Mellifont Abbey, Co. Louth
Maol Maodhóg Ua Morgair, better known today as Malachy, was born in Armagh in 1095. During his early life he was closely associated with the cathedral city of Armagh, then and now the spiritual home of Christianity in Ireland.
By the 1130s Malachy had become inspired by the church reforms that had swept across Europe.
In 1140 he visited Rome to discuss with the Pope the slow progress of these reforms in Ireland. His journey took him through Scotland, England and France. He spent a month in Rome, after which Pope Innocent II appointed Malachy apostolic legate to Ireland.
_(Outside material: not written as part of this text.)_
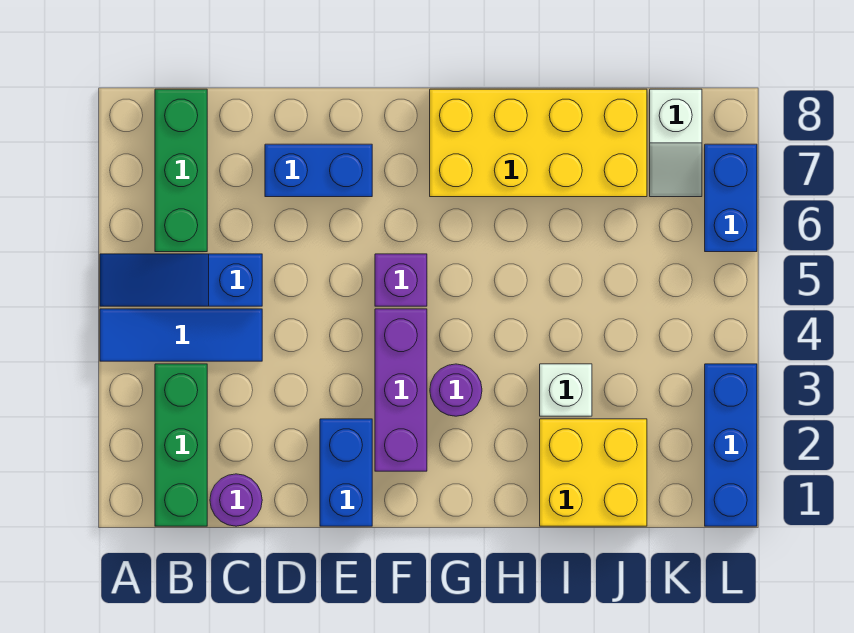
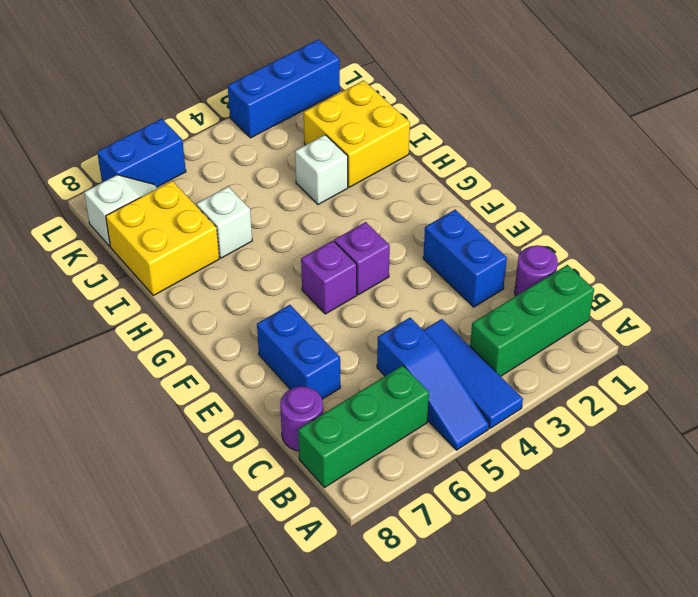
blue 1x2 brick [320,419,372,526] -> blue 1x2 brick turned to [423,210,507,307]
purple 1x3 brick [375,309,427,471] -> purple 1x1 brick [334,222,390,295]
purple 1x1 round brick [430,364,482,416] -> purple 1x1 round brick moved to [280,386,323,451]
yellow 2x4 brick [430,89,647,197] -> yellow 2x2 brick [106,181,219,295]
none -> white 1x1 brick [196,187,252,258]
On his journey to Rome in 1140, Malachy visited St Bernard at the Cistercian abbey of Clairvaux in Burgundy, France. The Cistercians were a French order that closely observed the rule of St Benedict.
Malachy was convinced of the need to radically reform the ancient Irish monastic system. He felt that this could not be achieved from within, and inspired by what he saw at Clairvaux, he decided to bring the Cistercians to Ireland to initiate that reform.
With the assistance of St Bernard, Malachy introduced the Cistercians to Ireland and founded an abbey at Mellifont in 1142.
The Cistercian monks that arrived here were French, as well as Irish novices who had trained at Clairvaux.
Malachy died in 1148 at Clairvaux, by which time the French monks at Mellifont had fallen out with their Irish brethren and returned to France. Despite this, five daughter houses had already been established across Ireland.
Though founded in 1142, it wasn’t until 1157 that the newly completed abbey at Mellifont was consecrated. This was a national event that attracted seventeen bishops, as well as many of the most powerful kings in the country.
The abbey is located in the valley of the Mattock, a tributary of the River Boyne. Most of the buildings were demolished in the 18th century, and for the most part, only the foundations of the abbey can be seen today.
Despite this, what survives demonstrates the former scale of what was one of the most important Cistercian abbeys in Ireland throughout the late medieval period. They also highlight just how revolutionary the new monastic architecture was in Ireland at this time.
The Cistercians were a closed order who wished to remove themselves from the outside world. In order to achieve this they had to be fully self-sufficient. This is reflected in the architecture of their abbeys, whereby the church buildings and residential quarters were all self-contained within a single complex of buildings.
The church was larger than anything previously built in Ireland, and was cruciform in plan, which relatively unknown here at that time.
On the north side of the church was the cloister, where the monks could walk, read and meditate.
Arranged around the cloister were a series of buildings that included the library, sleeping quarters, kitchen, dining hall, and the chapter house where the monks gathered each morning to hear readings from the Rule of St Benedict.
The whole complex was designed so that a monk would never have to leave the monastery and could completely disengage from the outside world, other than to farm the fields that surrounded the abbey.
To feed the community of monks that resided here, the abbey needed extensive agricultural lands, which the monks and lay brothers farmed themselves. Excess lands were leased to tenants, and the revenue this created was used to maintain the buildings themselves. Mellifont Abbey was at the centre of this enormous 22,000 hectare estate.
Today, the main feature that survives at Mellifont is the lavabo in the cloister area. Here the monks washed their hands before entering the church. Once a common feature of Cistercian abbeys, this is the best surviving example in Ireland.
The abbey was dissolved in 1539, and after 1556 Sir Gerald Moore converted the buildings into a Tudor mansion.
Mellifont Abbey is a National Monument in State Care and is managed by the Office of Public Works.